When showing the contents of directories, their files are enumerated. When showing the contents of a file, a pager is opened for it if timetravel's standard output is a terminal. If timetravel is piped or redirected, the contents of the file is written out raw. This allows you to recover files to new filenames or do things like searching them with grep.

When no host, time or disk is specified (using -H, -T or -D), timetravel will use default values for them. The host will default to the name of your computer, the time will default to Latest and the disk will default to Macintosh HD. When using timetravel to list snapshots (the -l option), these will default to empty values instead. Note that when listing snapshots, these values are actually search prefixes. If, for example, you use -T 2012-06, all snapshots in June 2012 will be searched. Empty values will cause all snapshots of that type to be searched.

mvn-tools

mvn-tools is a collection of utilities for working with maven repositories and java web application distributions.

  • mvn-auto: Build only the Maven artifacts in a multi-module project that have been modified since the last build. Compares the mtime of each file in src/ against the product in target/ to determine whether the artifact is outdated.
  • mvn-install: Add a Java archive or ZIP as an artifact to the local repository. The script asks you for all required information.
  • mvn-meta: Maintains a tree that caches hashes of repository files. Primarily a library; used by mvn-web.
  • mvn-release: Generate releases for your artifacts, deploy and tag/branch in GIT. Uses maven-release-plugin and works best when you extract all versions of project artifacts out of your pom.xml's (except from ).
  • mvn-sync: Uses rsync to synchronize your local repository with a remote one for building remotely.
  • mvn-tools: Installer / common library for the framework.
  • mvn-web: Used to manage live extracted files from JBoss to a safe location where you can easily edit and see live changes. Also allows you to apply your edits to these files back onto your repository.

tunmgrd

tunmgrd is a daemon that you use to bring up and keep up SSH connections. Great for setting and keeping up tunnels, port forwards and master connections.

I've had a really hard time finding a quality product that did this for me in a portable and sane manner. In the end, I decided I'd be better off writing it myself. The goals for tunmgrd is:

  • Good and safe code
  • Extensive configurability
  • Clear and correct documentation
  • Useful reporting
  • Useful client utilities to interact with the daemon

diagnose

diagnose is a tool for checking what's going on with your connectivity to the Internet.

"Internet connectivity" is a very vague term and generally means "I can connect to stuff over the public network". This tool checks if you can reach a bunch of popular servers and if issues are detected tries some simple tests to diagnose possible causes.

Usage

Run diagnose and look at what it tells you. If breakage is detected, it will generally issue some mildly useful advice.

parseJSON

parseJSON is a filter used to convert JSON data into a structure much more friendly to parsing from bash scripts.

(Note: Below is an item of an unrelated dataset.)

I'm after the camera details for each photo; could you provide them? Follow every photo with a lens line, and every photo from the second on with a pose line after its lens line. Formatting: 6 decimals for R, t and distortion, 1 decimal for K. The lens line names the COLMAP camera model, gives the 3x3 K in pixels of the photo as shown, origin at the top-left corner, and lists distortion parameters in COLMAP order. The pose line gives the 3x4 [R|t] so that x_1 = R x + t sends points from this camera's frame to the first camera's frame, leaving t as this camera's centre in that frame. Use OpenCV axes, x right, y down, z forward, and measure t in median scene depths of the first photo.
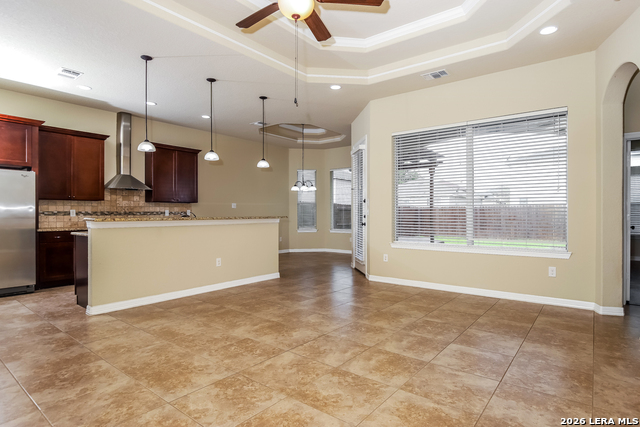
lens RADIAL K [[347.3, 0, 321.5], [0, 347.3, 214.3], [0, 0, 1]] dist [-0.017722, -0.001401]
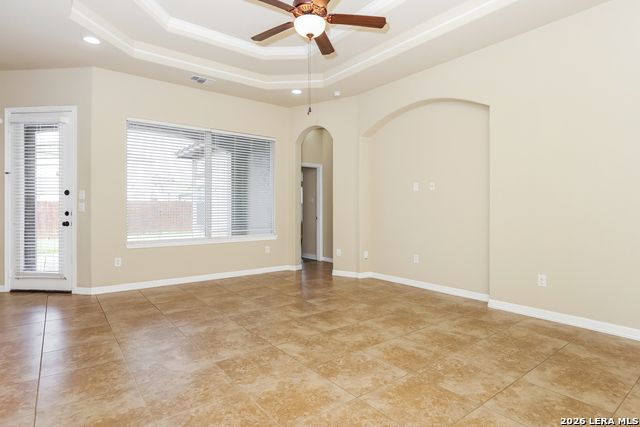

Each output element describes one key-value structure in the JSON stream. By default, elements are output separated by newlines (one on a line). Elements consist of a sequence of type characters (. for object key and # for array index), followed by the value of the key, and finally a = followed by the value of the structure. Eg. the output of:

parseJSON <<< '{"foo":"bar", "child":[5, 6, {"cow":"moo"}]}'

is:

.foo=bar
.child#0=5
.child#1=6
.child#2.cow=moo

Usage

parseJSON takes the following options:

  • -z: Use a NUL byte as delimitor between data structures.
  • -d [delim]: Use delim as delimitor between data structures. printf-style escapes are accepted (eg. \0).
  • -v: Verbosely describe what happens during the parsing of the JSON data.